私は都内の古いアパートで一人暮らしをしている。
築年数は古いが、駅から近く家賃も手頃だったので、入居を決めた。
ただひとつ、少し気になっていたのが、隣室がずっと空き部屋のままだということだった。
大家に聞いたところ、「前の住人が急に出て行ってね」とだけ言われた。
詳細を尋ねると、濁された。
まぁ別に関係ないか──そう思って生活を始めて1ヶ月ほど経った頃のことだ。
夜中の2時過ぎ、私はベッドでうとうとしていた。
すると、隣の部屋から「ドンッ……ドンッ……」と、誰かが壁を叩くような音が聞こえた。
最初は夢かと思った。
だが、数秒おきに続くその音は、確かに現実だった。
壁を挟んだすぐ隣。
空き部屋のはずなのに。
私は起き上がり、耳を澄ませた。
すると次に、「ミシッ……ミシッ……」と床を踏むような音が始まった。
まるで、誰かが部屋の中をゆっくり歩いているような足音。
だが、それは「隣の部屋」ではなく、私の部屋の天井から聞こえてきた。
私は鳥肌が立った。
このアパートに、上の階はない。
私の部屋が最上階なのだ。
慌てて部屋の電気を点けたが、部屋には誰もいない。
次の日、大家に聞いてみた。
「昨晩、誰か上の階に来てましたか?変な音が……」
だが、大家は首をかしげた。
「この建物、上の階はないですよ。全部で2階建てだし、お宅は最上階の角部屋ですよ」
ますます不安になった私は、数日間、夜になるとテレビをつけっぱなしにして寝るようになった。
だが、音はそれでも止まなかった。
ある夜、ついに決定的な出来事が起きた。
またあの時間──午前2時。
部屋の天井から、「ドン……ドン……ドン……」と、まるで何かが落ちてくるような音が響いた。
怖くなった私は布団をかぶってじっとしていた。
すると突然、「カリ……カリ……」と、玄関のドアを爪で引っかくような音が始まった。
息をひそめていると、今度は「トン……トン……」と、ドアをノックする音に変わった。
私は携帯を握りしめ、110番しようかと迷っていた。
……だがその時、不意に音が止んだ。
静寂の中、私はそっと布団から顔を出した。
──その瞬間だった。
「ただいま」
玄関の方から、誰かの声が聞こえた。
明らかに男の声だった。
低く、くぐもったような、聞き取りにくい声。
私は恐怖で凍りついた。
その日は朝まで電気をつけて、ドアの前に椅子を置いて過ごした。
翌朝、管理会社に連絡し、室内の点検をしてもらった。
誰かが侵入した形跡はなかった。
カメラにも不審者は映っていなかった。
ただ一つだけ、異変があった。
玄関のドアの下に、黒く焦げた何かの跡がついていたのだ。
まるで、土足で煤けた足で立ったような……そんな跡。
大家はそれを見るなり、ぽつりと漏らした。
「……また出たか」
「また?」
「昔ね、あの部屋の住人が亡くなったの。仕事がうまくいかなくてね……最後は、誰にも看取られずに。

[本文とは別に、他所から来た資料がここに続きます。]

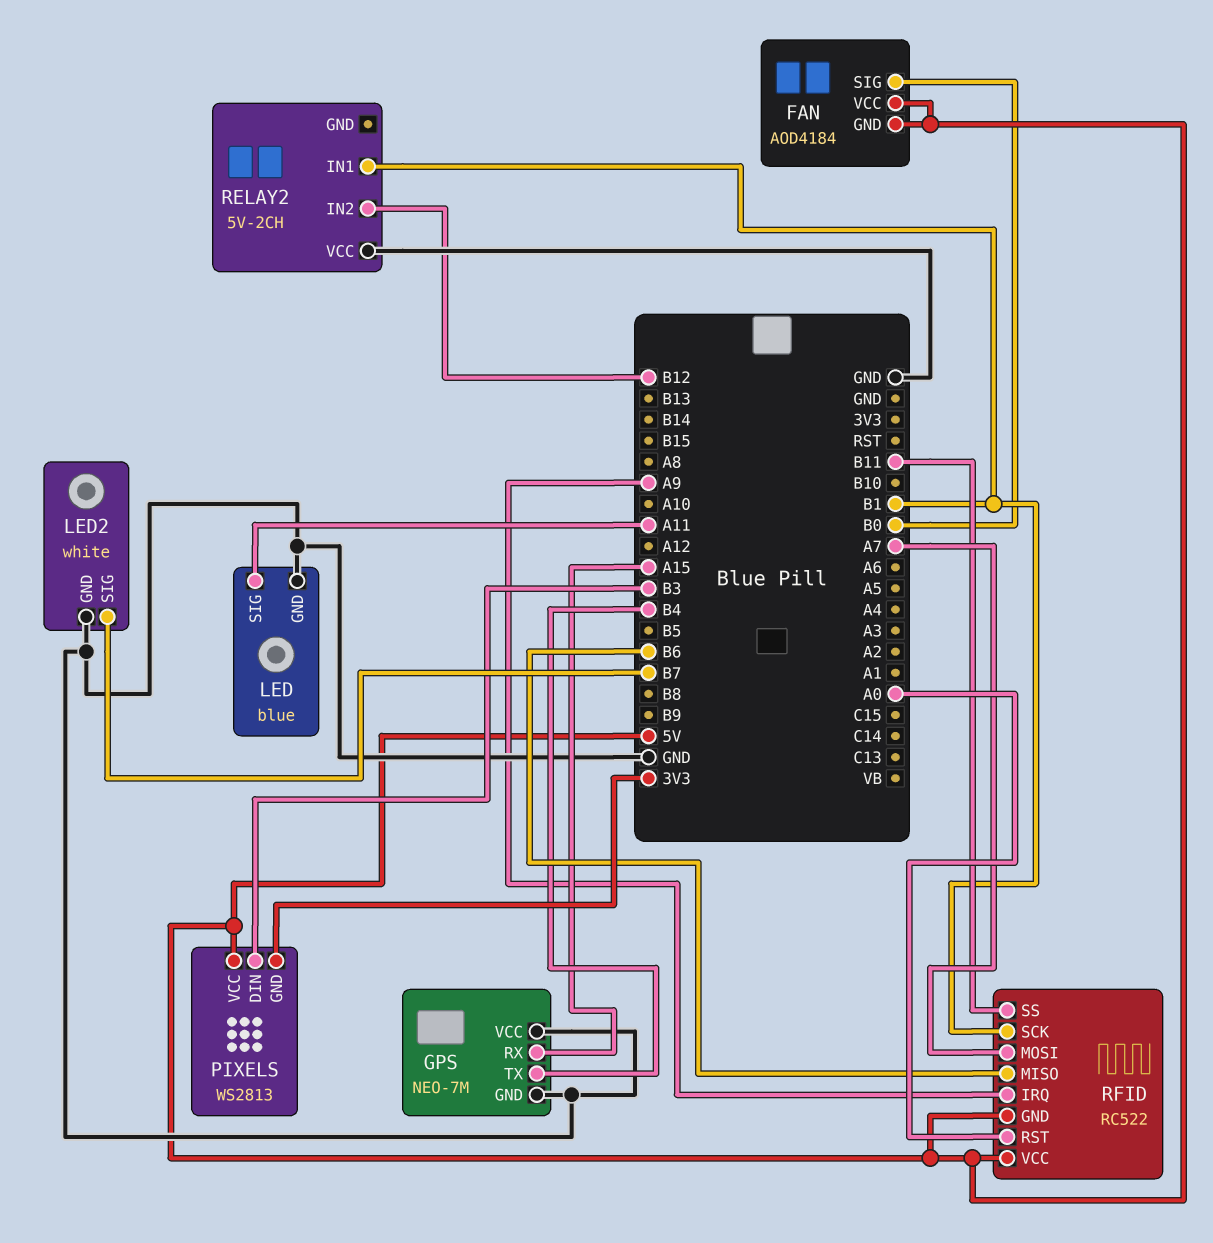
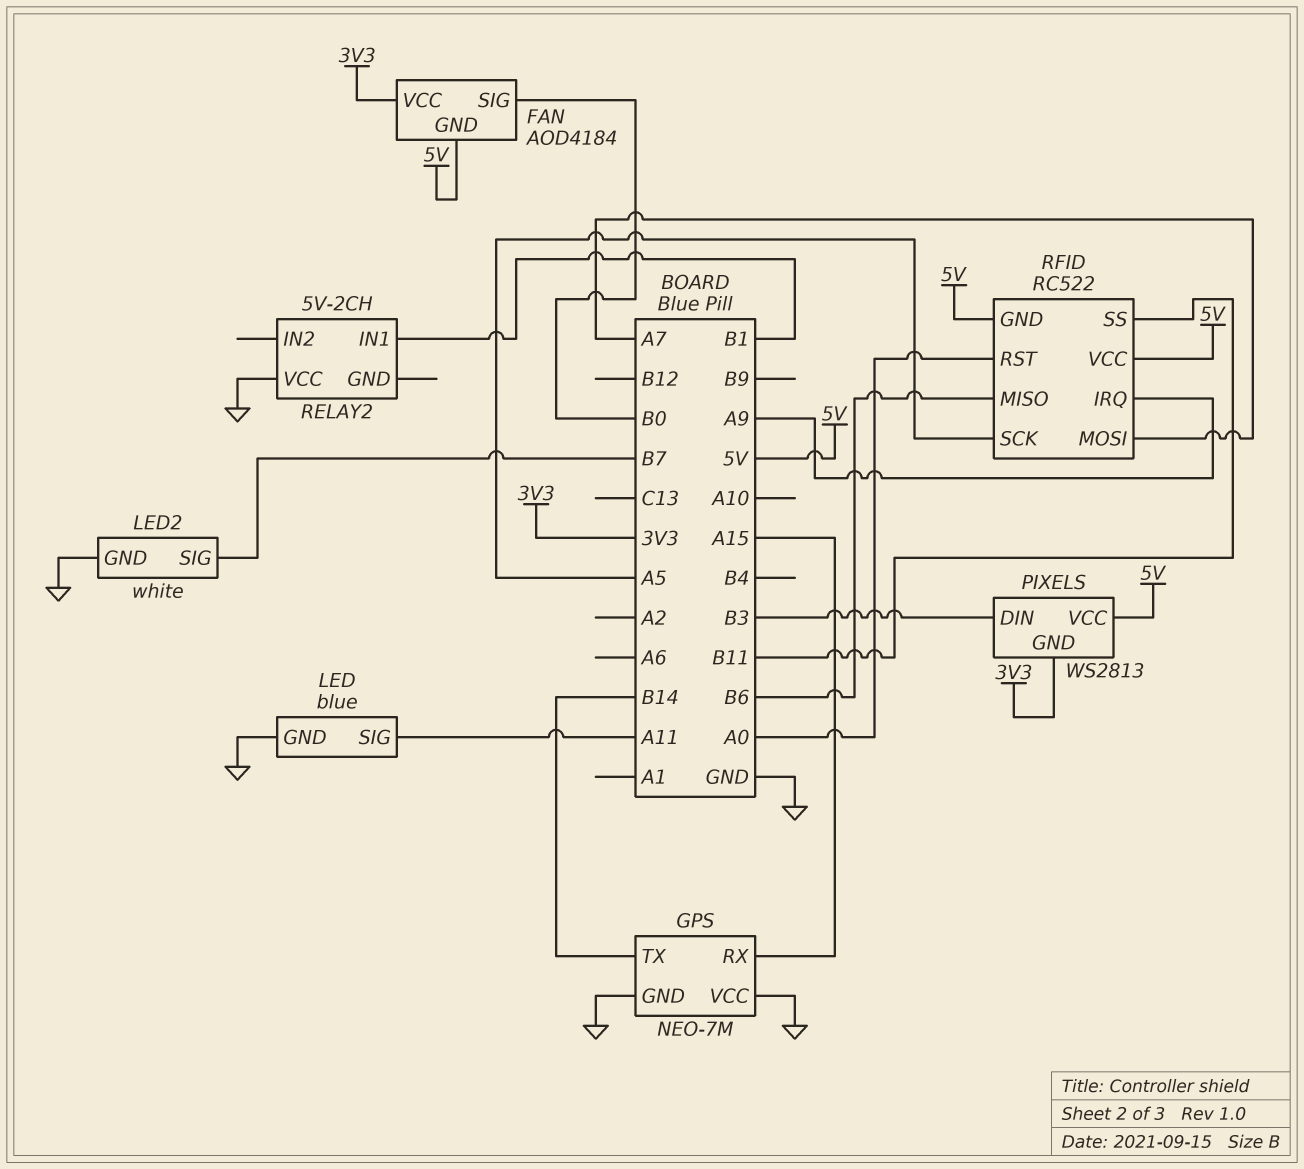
FAN pin VCC: 5V -> 3V3
GPS pin TX: B4 -> B14
RELAY2 pin IN2: B12 -> none
RFID pin SCK: B1 -> A5

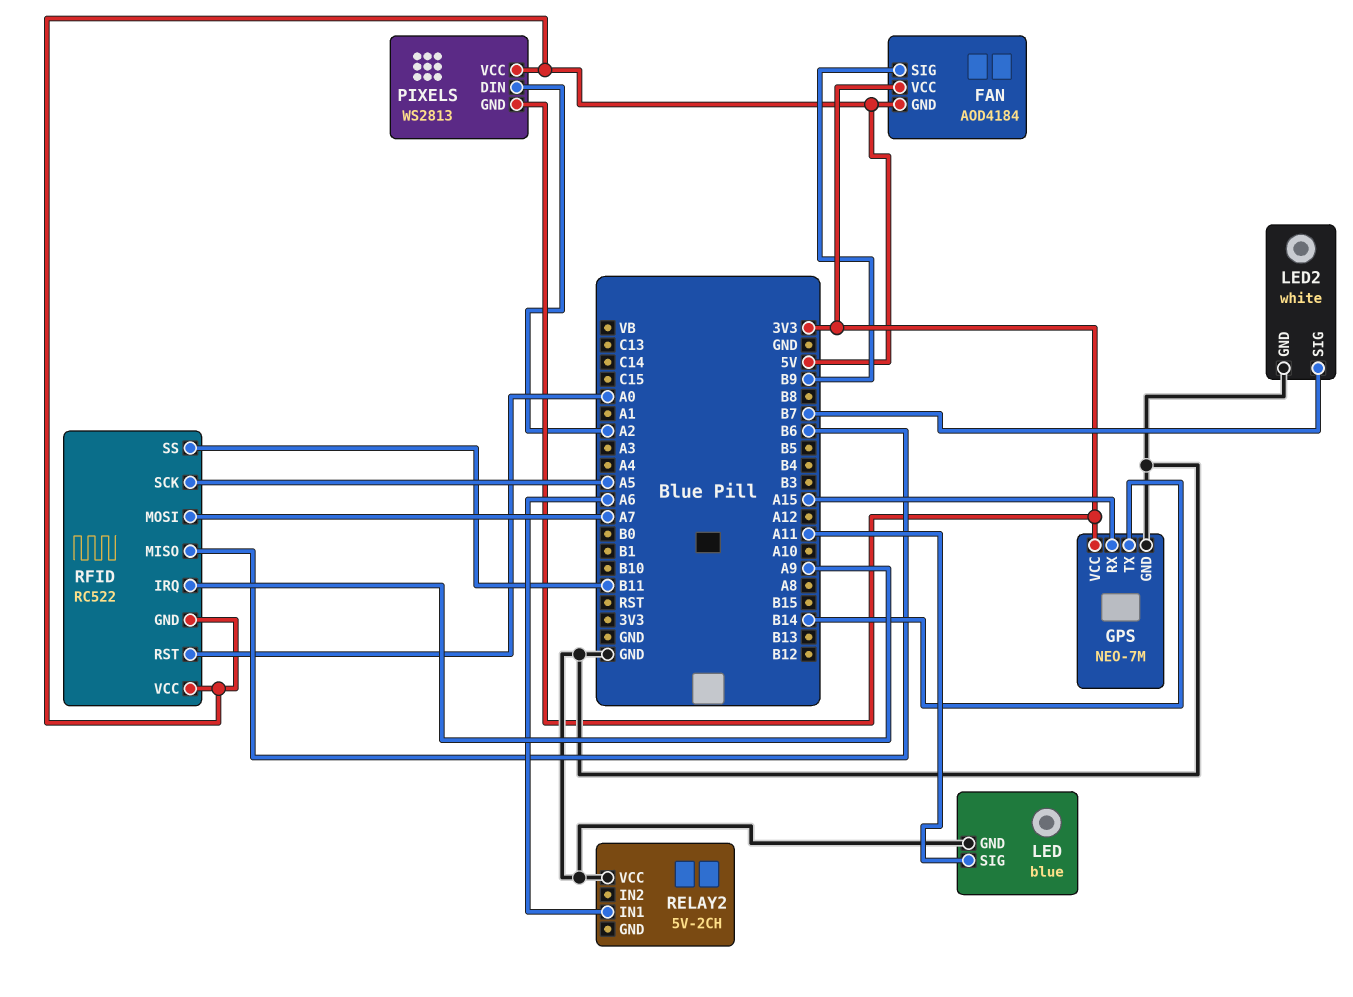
FAN pin SIG: B0 -> B9
GPS pin VCC: GND -> 3V3
PIXELS pin DIN: B3 -> A2
RELAY2 pin IN1: B1 -> A6

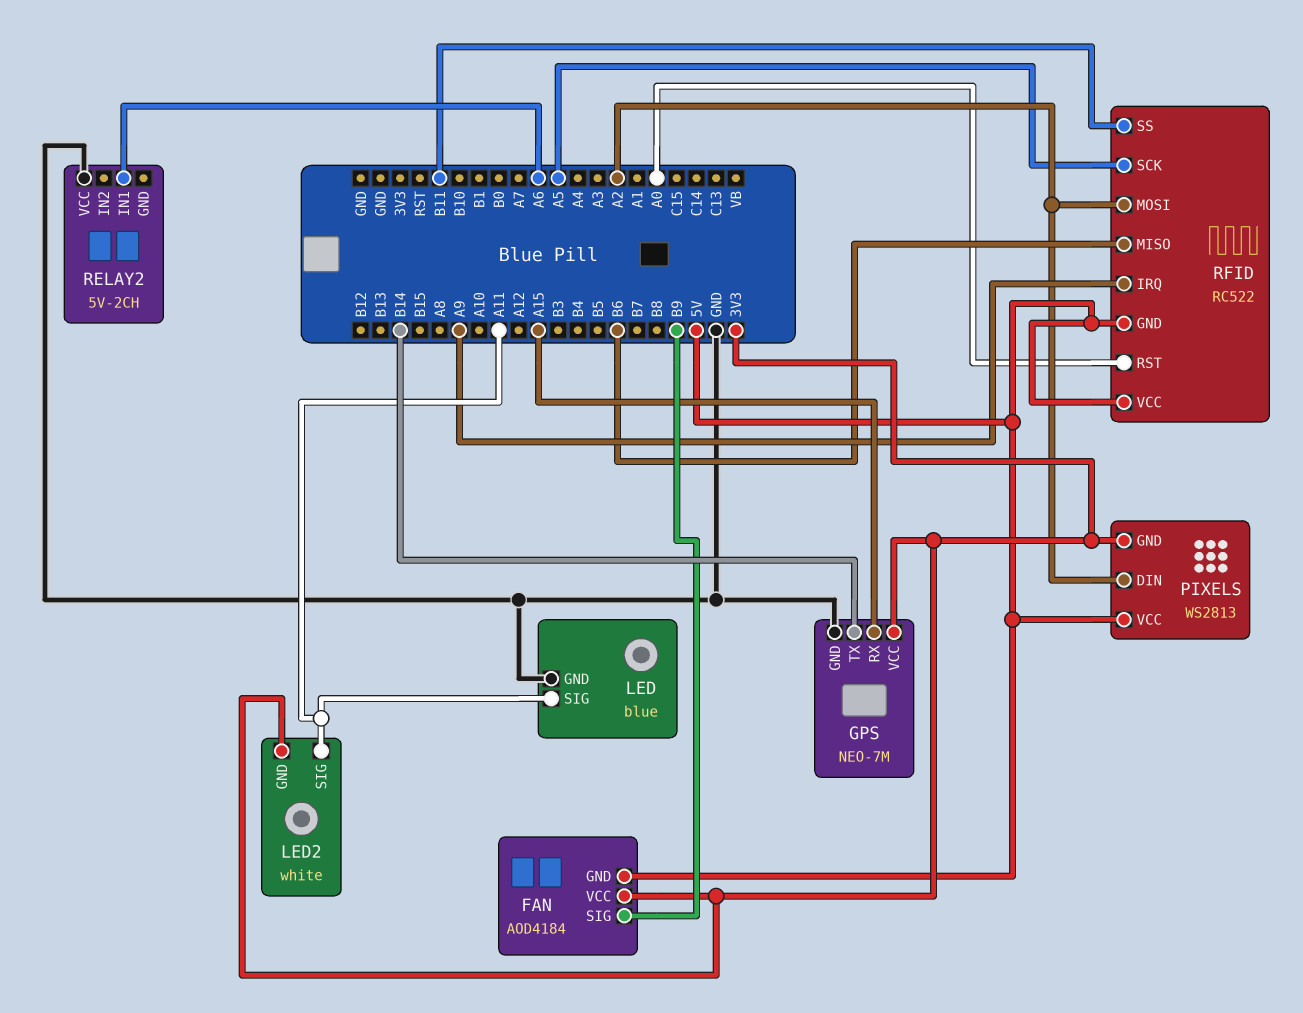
LED2 pin GND: GND -> 3V3
LED2 pin SIG: B7 -> A11
RFID pin MOSI: A7 -> A2

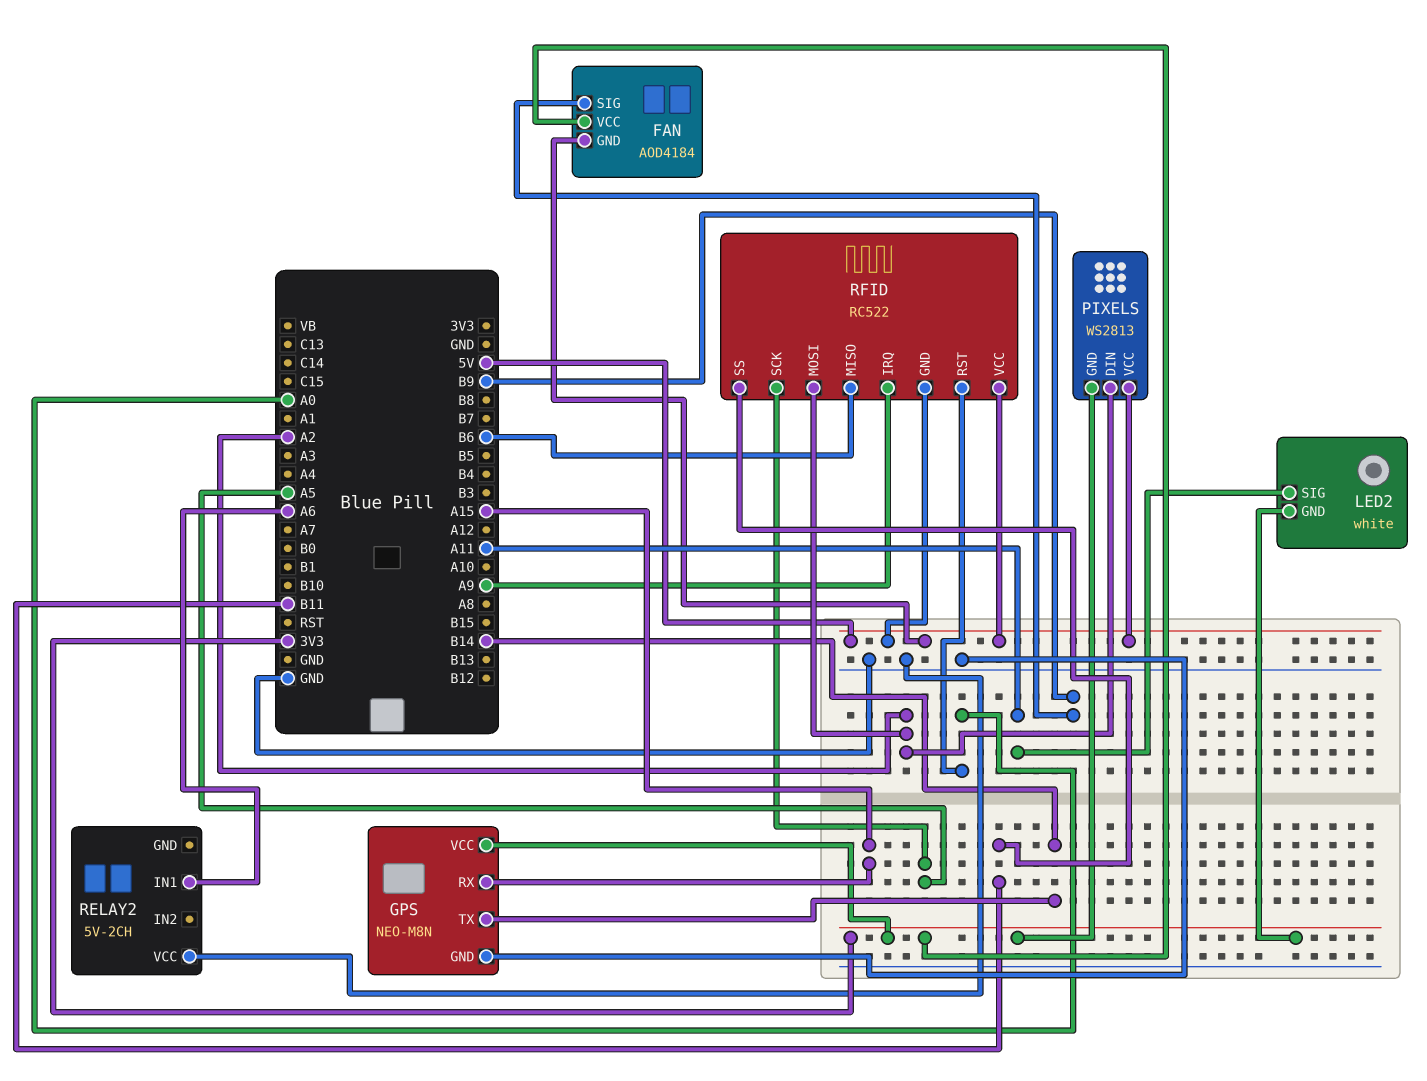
GPS: NEO-7M -> NEO-M8N
LED: blue -> none
LED pin GND: GND -> none
LED pin SIG: A11 -> none

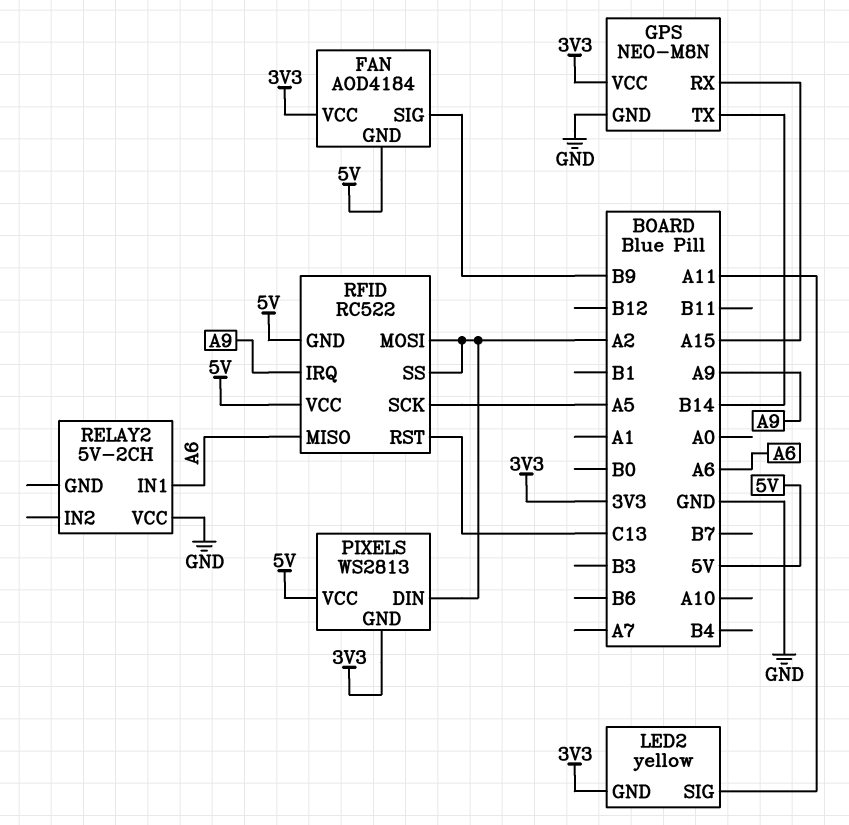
LED2: white -> yellow
RFID pin MISO: B6 -> A6
RFID pin RST: A0 -> C13
RFID pin SS: B11 -> A2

でもね、不思議だったのは、誰も鍵を持ってなかったのに……玄関が内側から閉まってたってこと」
「じゃあ……」
「そう。誰もいないはずの部屋に、“帰ってきた”のよ」
それ以来、私は夜になると決してテレビを消さないようにしている。
そして、毎晩必ず玄関に塩を盛るようになった。
もう「おかえり」の声を、聞きたくないからだ。